Post by: Yla on April 29, 2013, 06:41:32 am
Makes perfect sense. I'd be willing to be it is slightly more efficient than adding numerical values to characters.

Cool, I'm glad you get it.  Now that I think about it, I want to use bitwise operators outside of an ASCII character context now. XD
Bitwise operators are often used for poor man's flag field or compressed bitmaps. Store up to 32 booleans inside one int and use these to access.

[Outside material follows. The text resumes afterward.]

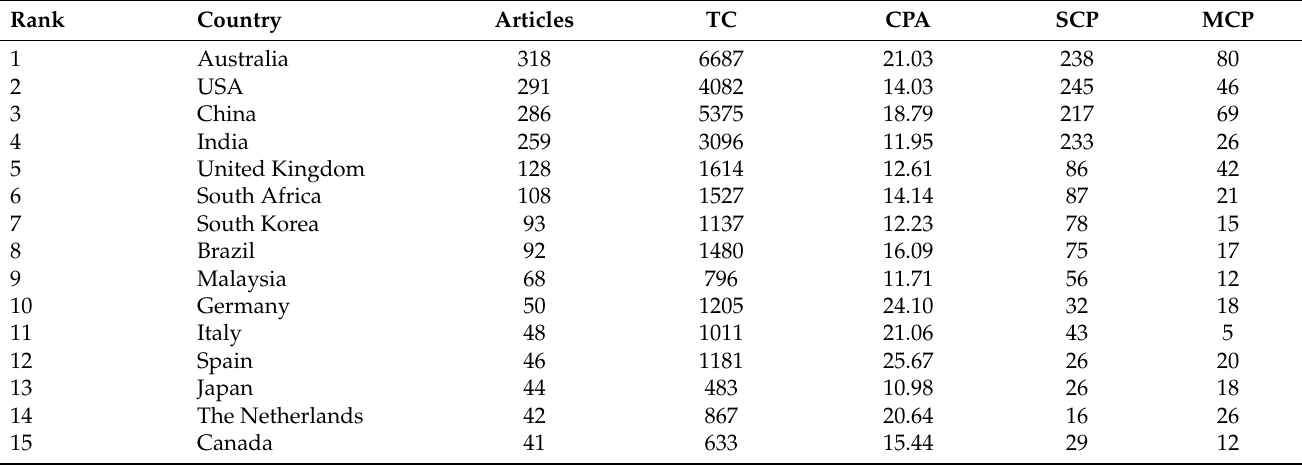
Table 9. The most productive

Also, both of you could pimp your code to be more understandable. Joey: A person reading your code would end up wondering about the significance of the numbers 65, 90, 97 and 122. You need to know the ASCII table in detail for the why. Simply write 'a', 'z', 'A' and 'Z' and it's immediately clear what these checks are doing and why. B-Man: In your case I'd recommend the reverse. You OR (or add) 32 to the character. That 32 is whitespace in ASCII is irrelevant for that, and confusing to someone trying to understand your code. Even moreso for the underscore. I'd recommend writing it in binary, since then you immediately see which bits are being manipulated.
Title: Re: Coders, unite!
Post by: Captain Jack Harkness on April 29, 2013, 08:43:47 am
Makes perfect sense. I'd be willing to be it is slightly more efficient than adding numerical values to characters.

Cool, I'm glad you get it.  Now that I think about it, I want to use bitwise operators outside of an ASCII character context now. XD
Bitwise operators are often used for poor man's flag field or compressed bitmaps. Store up to 32 booleans inside one int and use these to access.

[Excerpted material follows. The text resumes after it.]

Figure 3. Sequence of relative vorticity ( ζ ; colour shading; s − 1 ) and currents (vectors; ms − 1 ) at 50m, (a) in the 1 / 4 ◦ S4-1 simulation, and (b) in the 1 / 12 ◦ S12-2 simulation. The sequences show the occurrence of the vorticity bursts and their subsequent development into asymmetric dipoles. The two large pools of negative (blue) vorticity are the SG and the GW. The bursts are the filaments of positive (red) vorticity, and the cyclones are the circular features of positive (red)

Also, both of you could pimp your code to be more understandable. Joey: A person reading your code would end up wondering about the significance of the numbers 65, 90, 97 and 122. You need to know the ASCII table in detail for the why. Simply write 'a', 'z', 'A' and 'Z' and it's immediately clear what these checks are doing and why. B-Man: In your case I'd recommend the reverse. You OR (or add) 32 to the character. That 32 is whitespace in ASCII is irrelevant for that, and confusing to someone trying to understand your code. Even moreso for the underscore. I'd recommend writing it in binary, since then you immediately see which bits are being manipulated.

I was thinking about commenting my code.  I originally came up with it in a flash of inspiration, which is why I initially didn't.  Besides, I wanted to see if you could figure out what's going on first.